Recently installed pellet boilers at Louisville Municipal Building expected to save town $10,000 annually
Sunday, December 2, 2012 - 5:25 pm

By JIMMY LAWTON

LOUISVILLE -- Two new pellet boilers recently installed at Louisville Municipal Building are expected to save the town more than $10,000 annually while putting money back into the local economy.

Councilman Dan O'Keefe said the board was having heating issues at the building, which was less than seven years old, when he was elected to the council.

"When I first got on the board the building was fairly new over there and they were having trouble with heating it."

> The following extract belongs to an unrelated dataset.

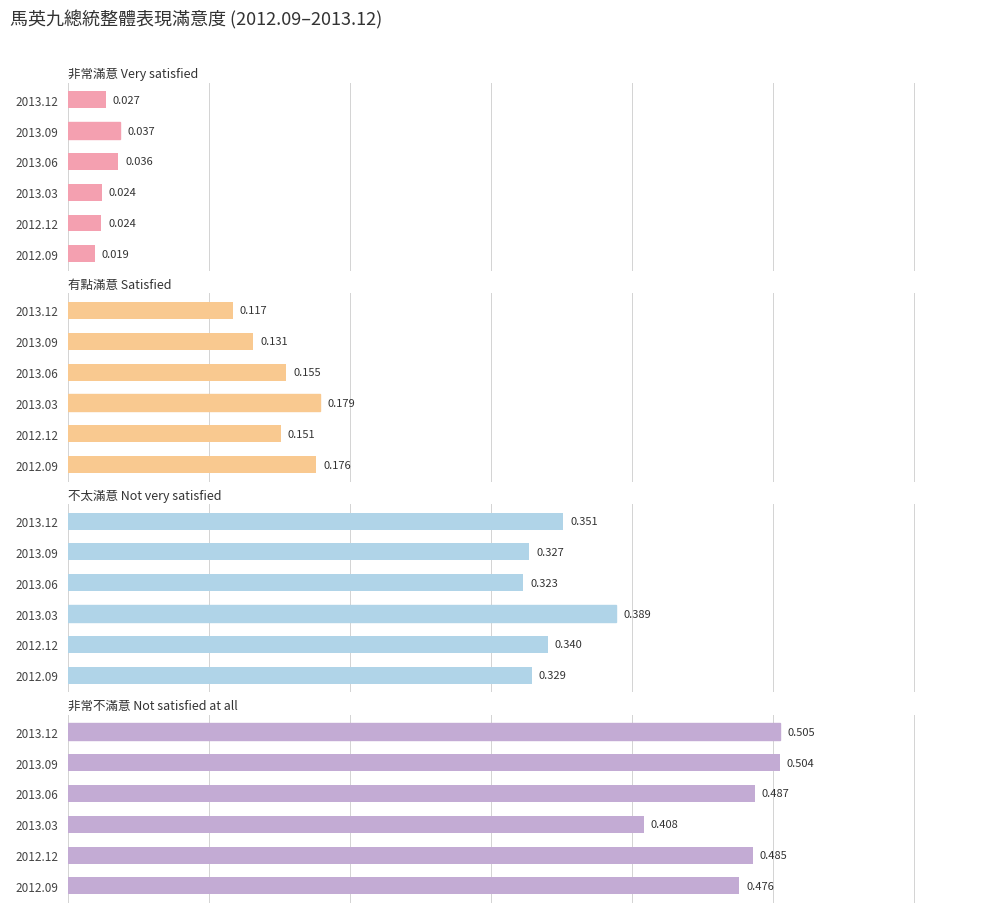

Between 2012.12 and 2013.03, which is larger?

2013.03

O'Keefe said to fuel oil furnaces were heating the building through a boiler system, but the frequent coming and going of highway trucks in a garage with heated flooring was forcing the furnaces two run nearly 24 hours a day.

"We were using over 5,000 gallons a year in fuel, which is about 23 tons in wood pellets," he said.

O'Keefe said the high price of fuel compared to the significantly lower cost in wood pellets translates into a saving of $10,000 to $11,000 annually.

"We started looking a different means of heating the place and pellets seemed like the best idea. We are saving quite a bit of money."

O'Keefe said the switch to pellets also has local economic benefits as Curran Renewable Energy manufactures pellets locally.

"We were spending $20,000 a year on oil and that was going out of the area. Now we are paying $10,000 and that is staying in county, so it's really a win-win," he said.

O'Keefe said the project cost $114,000 with $90,000 obtained through the St. Lawrence River Valley Redevelopment Agency's community improvement grant. He said the town's share was approximately $24,000 and should be returned in savings in less than three years.

O'Keefe said the town is retaining one of the fuel oil boilers as back-up and plans to bid out the second oil boiler to recover costs.

Since Louisville implemented the pellet boiler, O'Keefe said the fire department has shown interest in switching to pellet fuel.

"They are in a similar situation to what we were in and I think it would work well for them," he said. "It's just a great way for us to save money for our town and reduces use of petrolleum and keep money local."

O'Keefe said he and his fellow council members were grateful to Curran Renewable, as the company offered the town a three year contract with reduced rates, as well as the River Agency, for the grant.

"They were both great to work with." he said.